Let's not forget that multi-step mashes are an option, too. If you think about it, it can afford you a greater control over your wort fermentability in the case that you are uncertain if the entire mash has a uniform temperature during a single-infusion mash. Matt Brynildson at Firestone Walker uses a separate beta and alpha rest for many of his beers, and I sure trust that guy!
I recently did a Belgian Blonde which I mashed in the upper protein range (132F) for 15 minutes, then 147F for 40 minutes (shorter than a single-infusion beta rest would ideally be, as others have mentioned above), and then 40 minutes at 156F to finish the conversion with some less-fermentable sugars. I've just packaged/carbonated the beer and it has a very firm-yet-refreshing medium body, even with having used 8% cane sugar. But everyone's system is unique, of course.

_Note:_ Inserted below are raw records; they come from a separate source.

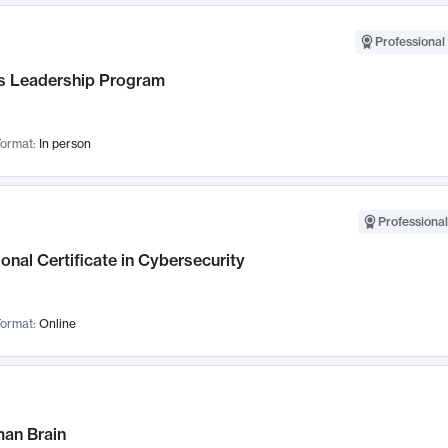
Professional 
 Leadership Program
ormat:
In person
Professional
onal Certificate in Cybersecurity
ormat:
Online
an Brain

For single infusion mashes, the general rule seems to be that if you're doing a pretty high gravity beer (> 1.075 or so) that you do not want to have an overly sweet/big body (i.e. it's not a barleywine or Imperial stout), mash low -- in the high 140s or so. If you are brewing a low gravity session beer and want to avoid it becoming too thin, mash into the mid 150s.
Of course yeast strain choice plays into it as well. And your own system's fermentability (everyones is different!). And your own drinking preference. I like to mash lower than most people but that is just me. It just takes time to find out what works best for your own enjoyment (or for the judges' enjoyment, if that's also a goal).